Since the protections a waiver provides are limited by its specific language, such documents must be drafted carefully to ensure that the protection they do provide will hold up in court.

In addition, many states require that a signed liability waiver in order to apply. Simply placing a sign on the wall, or asking for oral agreement to waive liability, will be insufficient. In four states—Virginia, Louisiana, Montana, and Connecticut—waivers are not even recognized to be enforceable contracts.

Similarly, event waivers typically only apply to the person who actually attended the event. For example, a young adult signs a waiver to attend a rock concert. They then carry COVID-19 home to a grandparent who later develops symptoms. The grandparent may have the standing to sue the venue even if the young adult who actually attended the concert does not.

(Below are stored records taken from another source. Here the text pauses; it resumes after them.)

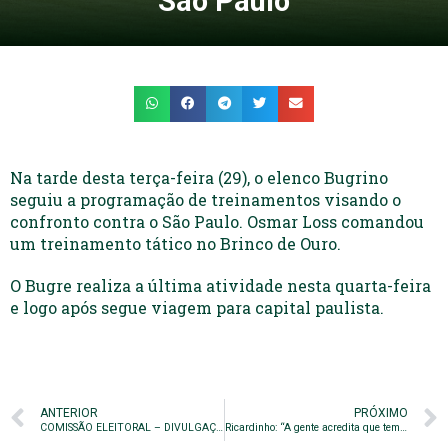
São Paulo
Na tarde desta terça-feira (29), o elenco Bugrino
seguiu a programação de treinamentos visando o
confronto contra o São Paulo. Osmar Loss comandou
um treinamento tático no Brinco de Ouro.
O Bugre realiza a última atividade nesta quarta-feira
e logo após segue viagem para capital paulista.
ANTERIOR
PRÓXIMO
COMISSÃO ELEITORAL – DIVULGAÇÃO DAS CHAPAS
Ricardinho: “A gente acredita que tem tudo para fazer um grande jogo”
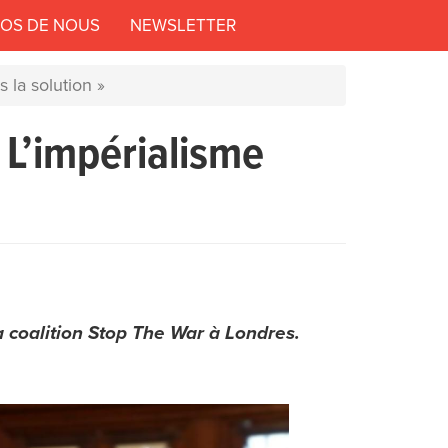
POS DE NOUS
NEWSLETTER
 la solution »
 L’impérialisme
a coalition Stop The War à Londres.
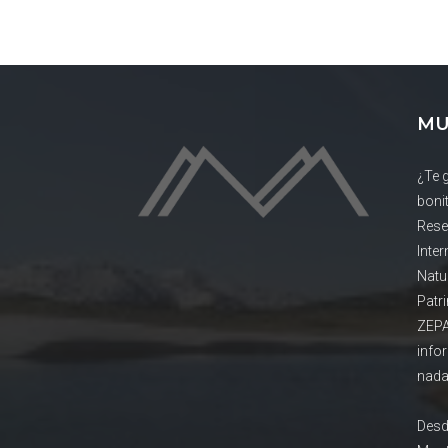
MU
¿Te 
boni
Rese
Inte
Natu
Patr
ZEPA
info
nada
Desd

Even when a waiver fails to protect an organization from liability, proving fault remains an uphill battle for the infected party. Performing exhaustive contact tracing can be difficult, especially in a packed venue or public place. Also, since the virus has a long incubation period, plaintiffs may find it difficult or impossible to prove that they picked up the virus from the defendant’s location. Without clearly drawing these connections, plaintiffs will likely struggle to prove fault but it will be up to the courts to find just where this novel liability lies.